## [What is expected]
Your answer should consist only of the line with "2) act=look view=3d um=40 side=back at=same" and the lines after it, reproduced exactly through the end of the entries below.

## [Extracted entries]
* * * * * * *
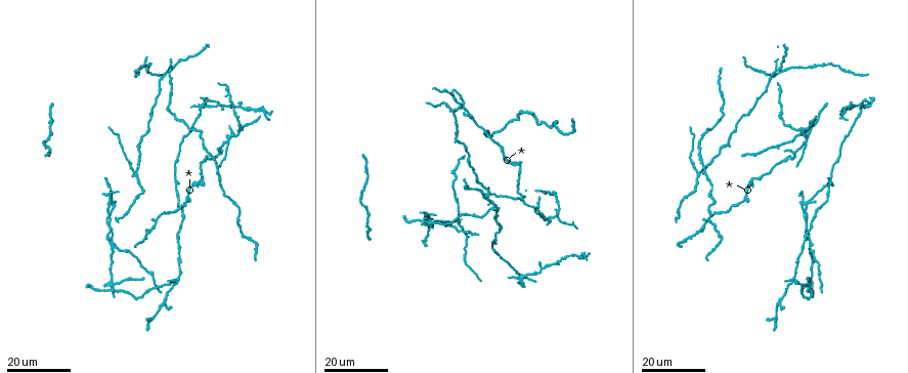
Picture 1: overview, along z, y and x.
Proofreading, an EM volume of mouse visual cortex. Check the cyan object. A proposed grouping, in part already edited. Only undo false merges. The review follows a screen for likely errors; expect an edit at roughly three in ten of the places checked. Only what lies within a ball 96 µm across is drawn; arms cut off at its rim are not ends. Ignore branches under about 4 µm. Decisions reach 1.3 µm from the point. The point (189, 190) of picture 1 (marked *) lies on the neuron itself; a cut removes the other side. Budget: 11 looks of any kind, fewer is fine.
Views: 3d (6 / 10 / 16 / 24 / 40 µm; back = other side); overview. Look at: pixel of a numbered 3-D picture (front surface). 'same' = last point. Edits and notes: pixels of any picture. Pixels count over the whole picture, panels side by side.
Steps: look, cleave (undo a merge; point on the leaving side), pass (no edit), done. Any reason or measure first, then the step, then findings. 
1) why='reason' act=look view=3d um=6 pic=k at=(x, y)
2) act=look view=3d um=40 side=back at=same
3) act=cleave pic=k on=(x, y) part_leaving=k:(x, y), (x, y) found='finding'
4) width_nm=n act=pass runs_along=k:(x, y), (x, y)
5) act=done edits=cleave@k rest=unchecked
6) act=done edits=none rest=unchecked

why='thick turns thin' act=look view=3d um=24 pic=1 at=(466, 252)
* * * * * * *
## [Exercise solution]
2) act=look view=3d um=40 side=back at=same
3) act=cleave pic=k on=(x, y) part_leaving=k:(x, y), (x, y) found='finding'
4) width_nm=n act=pass runs_along=k:(x, y), (x, y)
5) act=done edits=cleave@k rest=unchecked
6) act=done edits=none rest=unchecked

why='thick turns thin' act=look view=3d um=24 pic=1 at=(466, 252)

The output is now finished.